ABC News discovered that the solar-tech firm Solyndra got unusually low interest rates on its federally-guaranteed loans before it collapsed last month, sending 1000 workers to the unemployment line in California. Other green-tech firms receiving loans paid as much as three and four times the interest rate Solyndra secured for its $535 million from Barack Obama’s 2009 stimulus bill from the Treasury’s Federal Financing Bank. ABC notes that other green-tech firms didn’t have the connections that Solyndra had to Obama:
The $535 million loan to Solyndra Inc., issued by the U.S. Department of Treasury’s Federal Financing Bank, included a quarterly interest rate of 1.025 percent, the government bank reported in July. Of 18 Energy Department loans cited in the bank’s report, Solyndra’s rate was lowest. Eight other Energy Department projects, each also backed by the Federal Financing Bank, came with rates three or four times higher, the report shows.
That treatment is in keeping with the history of the loan to the California solar panel maker, an arrangement inked in September 2009 with great fanfare — and touted, not long after, during a factory visit from the president. Monthly government bank reports filed since then reveal Solyndra’s rate as the lowest for any energy-related project in nearly every report; in every case its rate was well below that of most energy projects, which ranged from cutting-edge electric car makers to wind and solar ventures. …
Solyndra’s most prolific financial backer is George Kaiser, an Oklahoma oil billionaire who was a bundler of campaign donations for Obama’s 2008 race. Kaiser’s Argonaut Ventures and its affiliates have been the single largest shareholder of Solyndra, according to SEC filings and other records. The company holds 39 percent of Solyndra’s parent company, bankruptcy records filed Tuesday show.
And guess who gets paid out of the bankruptcy first?
Under terms of the bankruptcy filing, investors including Argonaut — which led a $75 million round of financing for Solyndra earlier this year — will stand in line before the federal government and other creditors.

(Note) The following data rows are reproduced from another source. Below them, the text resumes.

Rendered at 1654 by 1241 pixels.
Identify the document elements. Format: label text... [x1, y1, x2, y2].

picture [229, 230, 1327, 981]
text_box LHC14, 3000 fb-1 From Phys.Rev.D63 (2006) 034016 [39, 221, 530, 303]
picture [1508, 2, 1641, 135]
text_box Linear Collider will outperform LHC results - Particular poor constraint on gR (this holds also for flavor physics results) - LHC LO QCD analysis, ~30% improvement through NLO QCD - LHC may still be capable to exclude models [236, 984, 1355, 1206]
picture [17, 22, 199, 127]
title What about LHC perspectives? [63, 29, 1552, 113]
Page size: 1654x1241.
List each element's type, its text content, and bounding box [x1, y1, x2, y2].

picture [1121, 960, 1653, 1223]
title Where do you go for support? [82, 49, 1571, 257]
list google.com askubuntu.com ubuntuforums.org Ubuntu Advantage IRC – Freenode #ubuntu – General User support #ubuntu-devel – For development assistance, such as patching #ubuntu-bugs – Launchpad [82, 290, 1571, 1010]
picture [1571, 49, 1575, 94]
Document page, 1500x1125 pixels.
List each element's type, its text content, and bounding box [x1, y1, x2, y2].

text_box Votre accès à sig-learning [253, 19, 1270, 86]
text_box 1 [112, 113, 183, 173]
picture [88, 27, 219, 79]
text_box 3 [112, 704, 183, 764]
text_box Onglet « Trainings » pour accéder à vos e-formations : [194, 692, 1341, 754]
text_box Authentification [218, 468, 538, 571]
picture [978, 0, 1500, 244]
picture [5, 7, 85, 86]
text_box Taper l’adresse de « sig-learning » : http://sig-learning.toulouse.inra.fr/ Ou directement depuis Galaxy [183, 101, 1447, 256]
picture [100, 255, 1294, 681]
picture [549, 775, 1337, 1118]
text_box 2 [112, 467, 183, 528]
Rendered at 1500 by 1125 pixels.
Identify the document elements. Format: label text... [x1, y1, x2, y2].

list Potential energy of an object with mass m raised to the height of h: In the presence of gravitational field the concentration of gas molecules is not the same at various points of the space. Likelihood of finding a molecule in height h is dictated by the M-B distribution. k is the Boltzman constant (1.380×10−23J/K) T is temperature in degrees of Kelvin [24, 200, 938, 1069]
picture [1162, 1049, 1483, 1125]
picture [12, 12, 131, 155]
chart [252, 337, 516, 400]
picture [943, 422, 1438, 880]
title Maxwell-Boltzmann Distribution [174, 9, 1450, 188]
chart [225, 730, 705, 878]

When Solyndra announced that round of fundraising this February, it noted that the DOE had refinanced terms of the $535 million loan to extend the payment period. Under an “inter-creditor agreement” cited in the bankruptcy filing, the investors in the $75 million financing are considered first lien holders. That leaves Obama officials to confront the prospect of waiting behind private companies.
Don’t think that this happened by accident. Before Obama took office, Solyndra applied for the federally-subsidized green-tech loan, and only scored a B+ from appraisers, which ABC calls a “red flag.” Dun & Bradstreet only gave a “fair” rating to Solyndra credit, another indication that a big loan might be risky. Instead of slowing the process down to protect taxpayers, the Obama administration fast-tracked Solyndra’s application and made the company a poster child for its promise of a green-jobs “explosion.”
The White House has to explain why it overruled the FFB’s auditors and ignored the warnings from appraisers while fast-tracking over half a billion dollars to a teetering company at loan rates far below what FFB charged other companies. Obama also needs an explanation of why his bundler George Kaiser will get his capital back before taxpayers see the first dime of that $535 million that got destroyed in Solyndra’s collapse. If they don’t have a legitimate explanation for these, then Congress may need to start issuing subpoenas to get answers, because right now it looks very much like Obama used taxpayer money to try to bail out a key campaign donor and left us all holding the bag.